Coronavirus (COVID-19)—ACT Government response—Ministerial statement, 8 February 2022.

I move:

That the Assembly take note of the ministerial statement.

Question resolved in the affirmative.

COVID-19 pandemic—return to school

Ministerial statement

MS BERRY (Ginninderra—Deputy Chief Minister, Minister for Early Childhood Development, Minister for Education and Youth Affairs, Minister for Housing and Suburban Development, Minister for the Prevention of Domestic and Family Violence, Minister for Sport and Recreation and Minister for Women) (11.31): I am very pleased today to address the Assembly during the second week of our school term and report that 83,000 ACT school students are back in the classroom with their teachers and peers.

To ensure that we could return to face-to-face learning during this current Omicron outbreak, many thousands of people have worked together, united by a common purpose for the benefit of our kids—to create a COVID-safe back to school experience. We have seen volunteers, school leaders and educators, and public servants making extraordinary efforts in order to find the best and safest way to return Canberra’s children and young people to the classroom.

I want to make special mention here of the work of principals, teachers and staff in all schools, early childhood workers educating and caring for our youngest students, and those providing out of school hours care. I also express my thanks to Canberra’s parents, carers, children and young people, who have shown incredible resilience, flexibility and kindness, as our schools grapple with the challenge of delivering high-quality education in the midst of a pandemic.

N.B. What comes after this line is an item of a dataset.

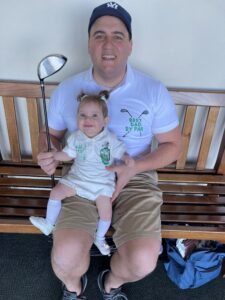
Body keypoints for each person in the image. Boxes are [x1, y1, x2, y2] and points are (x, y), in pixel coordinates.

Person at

With the current level of community transmission in the ACT and across the country, cases of COVID-19 in our schools are both expected and planned for. Every public school has a COVID safety plan tailored to its own circumstances, staffing arrangements and group of students. These plans prioritise the safety of students and staff, while putting in place a series of measures to minimise the disruption to learning.